Copy out, word for word, the entries that begin with the line containing "centro urbano." and end with the line containing "VAI ALLA PAGINA", both lines included.

_Supplied information:_
+--
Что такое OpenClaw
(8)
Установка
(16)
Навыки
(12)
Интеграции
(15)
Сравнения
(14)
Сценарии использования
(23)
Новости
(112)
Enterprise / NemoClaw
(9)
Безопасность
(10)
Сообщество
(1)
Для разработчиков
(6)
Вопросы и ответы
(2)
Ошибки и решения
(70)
+--
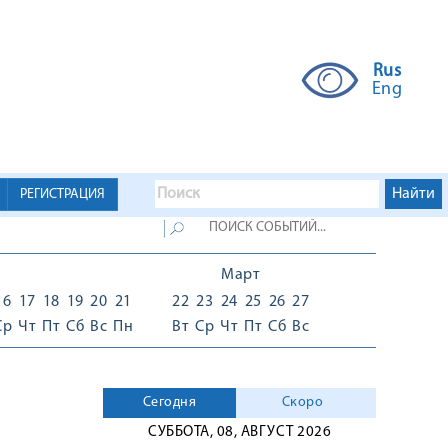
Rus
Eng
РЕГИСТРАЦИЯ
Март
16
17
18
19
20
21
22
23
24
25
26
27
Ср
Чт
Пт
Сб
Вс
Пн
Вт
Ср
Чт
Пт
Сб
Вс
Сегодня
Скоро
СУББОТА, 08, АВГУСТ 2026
+--
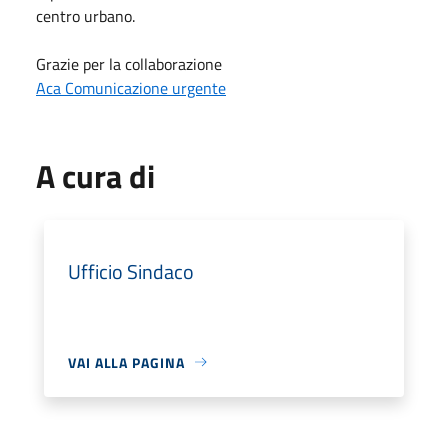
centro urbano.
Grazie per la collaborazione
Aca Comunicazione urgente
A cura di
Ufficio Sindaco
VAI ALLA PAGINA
+--
_Result:_
centro urbano.
Grazie per la collaborazione
Aca Comunicazione urgente
A cura di
Ufficio Sindaco
VAI ALLA PAGINA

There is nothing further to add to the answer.